• Exercise:
The listing below has to be output exactly as given, less its pictures.

• Data:
-- Opening Marker --

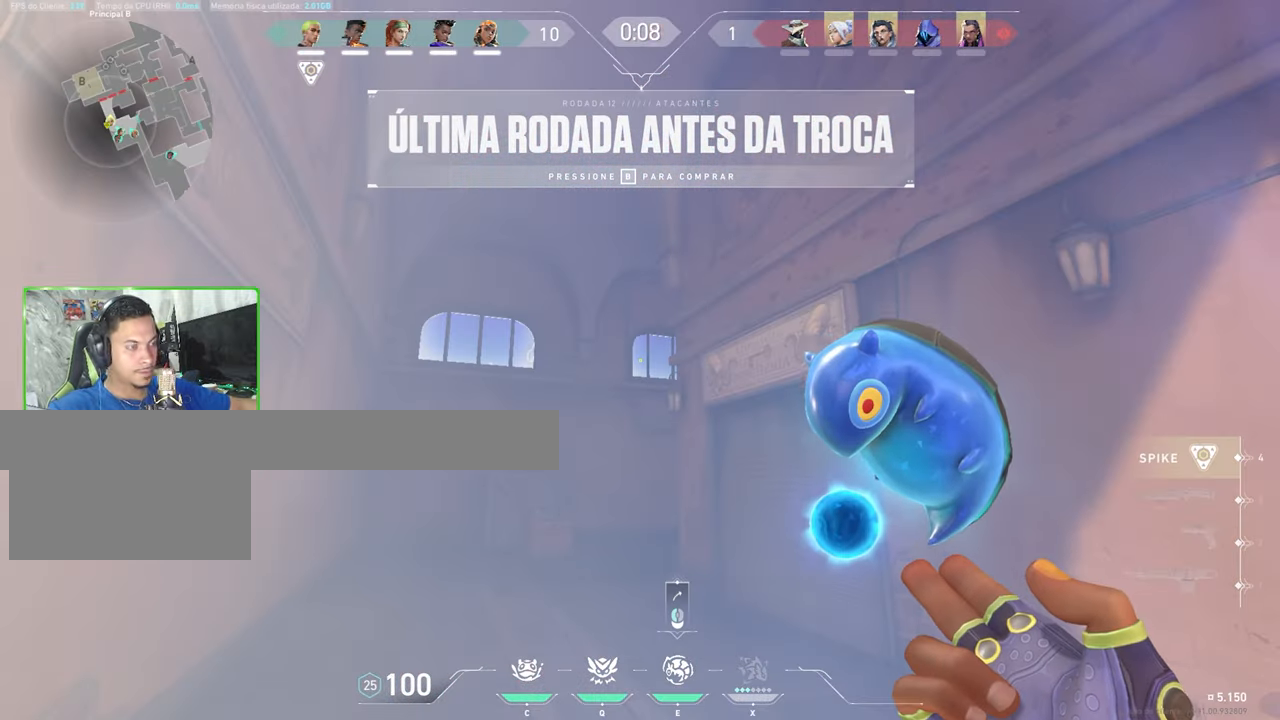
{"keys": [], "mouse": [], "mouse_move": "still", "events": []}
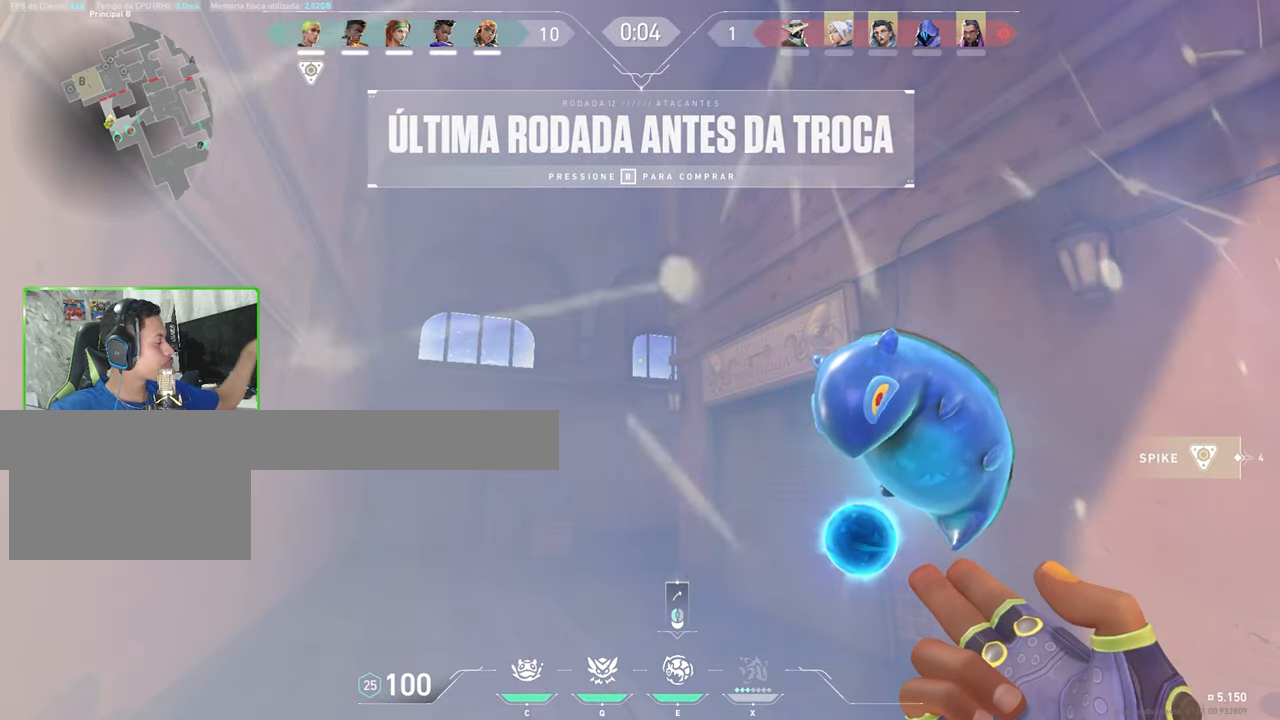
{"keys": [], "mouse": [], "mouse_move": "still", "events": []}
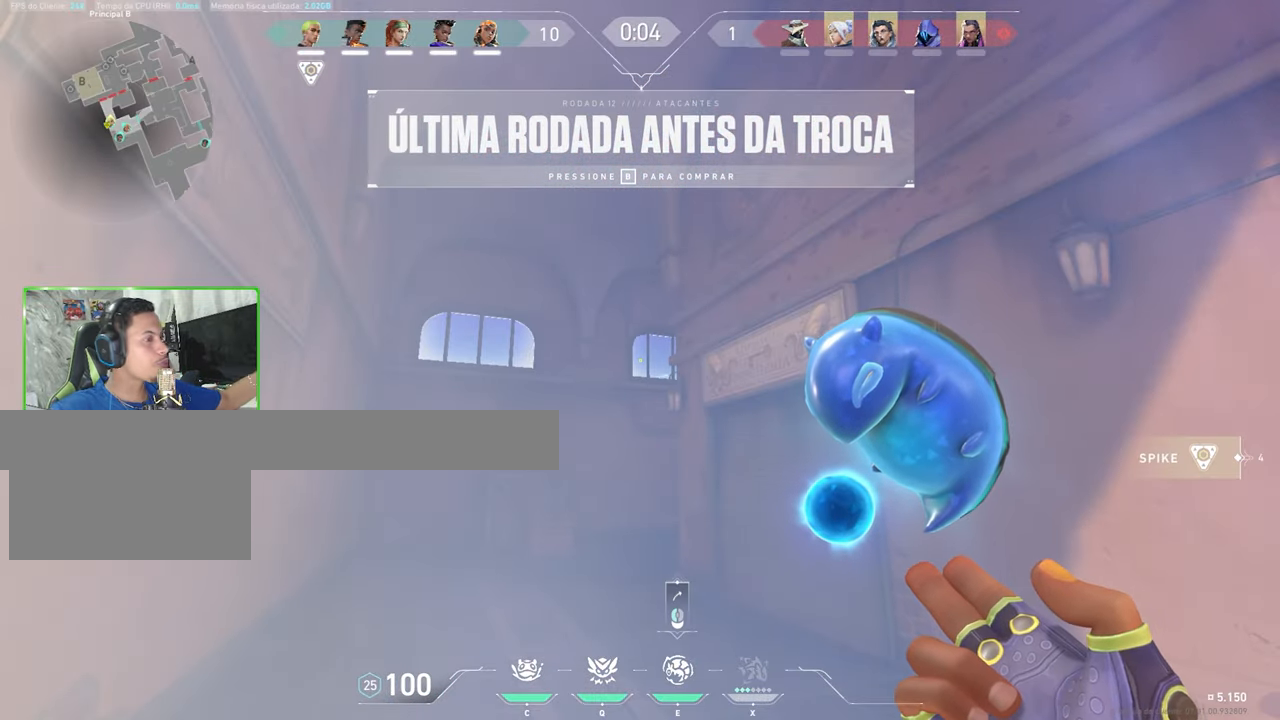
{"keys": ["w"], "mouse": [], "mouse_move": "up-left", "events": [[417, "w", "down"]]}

-- Closing Marker --

• Exercise solution:
{"keys": [], "mouse": [], "mouse_move": "still", "events": []}
{"keys": [], "mouse": [], "mouse_move": "still", "events": []}
{"keys": ["w"], "mouse": [], "mouse_move": "up-left", "events": [[417, "w", "down"]]}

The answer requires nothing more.